Excerpted passage →
========================================================================

The benefit is that the outcome of our investment is much more predictable. So we actually know pretty well what the impact on top-line growth is, bottom-line growth and cash, cash conversion. Therefore, we can more predictably invest and double down on our growth strategy. The second important outcome for us is that as we look at our portfolio of deals versus just individual deals, we can work with our operating and creative teams to ensure that we optimize our portfolio and do not just chase one expensive deal. The third component is all about culture and operations—being proud about spending less and ensuring we deliver better returns.

We are now working with our creative, commercial, and operating teams to review our portfolio basically every other week and have a view of somewhere between 12 to 36 months, ensuring they understand and develop a culture of how we spend less money while still delivering the growth. That culture is now perpetuating throughout the entire company. That is really our approach these days, and we are very confident with the outcome. As I mentioned in the prepared remarks, we are now delivering returns that are about 20% across our portfolio.

Kutgun Maral: That is very helpful. Thank you.

Operator: Your next question comes from Ian Moore with Bernstein. Your line is open.

Ian Moore: Hi. Maybe for Armin. Can you detail the expected annualized revenue and adjusted EBITDA contributions you expect for the catalogs you acquired through the Bain JV, and maybe any return targets for those assets? Thank you.

Armin Zerza: We generally do not disclose specifics around those deals since we have confidentiality agreements in place. But what I can say is we are very, very happy with our partner and the progress we are making. As I mentioned in my prepared remarks, we have deployed about $650 million of the $1.65 billion of JV capacity that we have. Those investments are very focused on iconic, high-margin catalogs, and importantly, those catalogs where we see growth potential. It is important for us to ensure that we deliver above-average returns.

========================================================================

Material shown →
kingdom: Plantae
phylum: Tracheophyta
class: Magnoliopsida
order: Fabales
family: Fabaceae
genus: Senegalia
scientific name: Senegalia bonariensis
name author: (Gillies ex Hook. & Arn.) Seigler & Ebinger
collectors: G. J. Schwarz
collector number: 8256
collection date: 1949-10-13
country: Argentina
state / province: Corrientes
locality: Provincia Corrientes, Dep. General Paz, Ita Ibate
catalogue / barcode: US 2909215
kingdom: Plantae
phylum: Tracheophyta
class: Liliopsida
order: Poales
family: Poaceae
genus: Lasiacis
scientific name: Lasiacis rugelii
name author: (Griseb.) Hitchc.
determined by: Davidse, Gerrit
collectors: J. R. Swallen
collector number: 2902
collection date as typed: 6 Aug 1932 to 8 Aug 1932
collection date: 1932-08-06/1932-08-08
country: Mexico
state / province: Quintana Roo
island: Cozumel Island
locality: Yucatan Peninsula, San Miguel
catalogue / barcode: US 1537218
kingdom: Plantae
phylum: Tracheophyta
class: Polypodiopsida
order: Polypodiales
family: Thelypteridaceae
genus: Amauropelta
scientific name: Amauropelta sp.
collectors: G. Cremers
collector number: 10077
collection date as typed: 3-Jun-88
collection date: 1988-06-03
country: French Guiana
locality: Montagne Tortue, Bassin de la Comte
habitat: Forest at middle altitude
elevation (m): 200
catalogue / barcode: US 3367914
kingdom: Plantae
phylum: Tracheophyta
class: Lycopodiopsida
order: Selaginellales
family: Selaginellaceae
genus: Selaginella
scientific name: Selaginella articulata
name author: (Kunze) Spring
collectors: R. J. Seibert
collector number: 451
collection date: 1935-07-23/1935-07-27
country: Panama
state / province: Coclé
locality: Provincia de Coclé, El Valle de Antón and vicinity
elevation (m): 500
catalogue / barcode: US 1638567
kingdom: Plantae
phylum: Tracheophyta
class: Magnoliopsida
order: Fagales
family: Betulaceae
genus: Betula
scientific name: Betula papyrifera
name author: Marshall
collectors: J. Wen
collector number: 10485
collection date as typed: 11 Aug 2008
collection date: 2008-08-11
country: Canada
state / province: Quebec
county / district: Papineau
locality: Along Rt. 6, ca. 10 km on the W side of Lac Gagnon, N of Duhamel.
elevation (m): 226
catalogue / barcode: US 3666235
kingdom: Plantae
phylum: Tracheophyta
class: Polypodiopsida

========================================================================

Actions to take →
**A.** Answer these from the call transcript, one per line: (i) How often are the creative, commercial, and operating teams reviewing the portfolio? (ii) How much of the JV capacity has been deployed, and what is the total capacity? (iii) What returns are being delivered across the portfolio?
**B.** Repeat word for word the stretch of the call transcript from "Kutgun Maral: That" through "assets? Thank you.".

Results for each task →
**A.**
(i) Basically every other week.
(ii) About $650 million of the $1.65 billion of JV capacity.
(iii) About 20%.

**B.**
Kutgun Maral: That is very helpful. Thank you.

Operator: Your next question comes from Ian Moore with Bernstein. Your line is open.

Ian Moore: Hi. Maybe for Armin. Can you detail the expected annualized revenue and adjusted EBITDA contributions you expect for the catalogs you acquired through the Bain JV, and maybe any return targets for those assets? Thank you.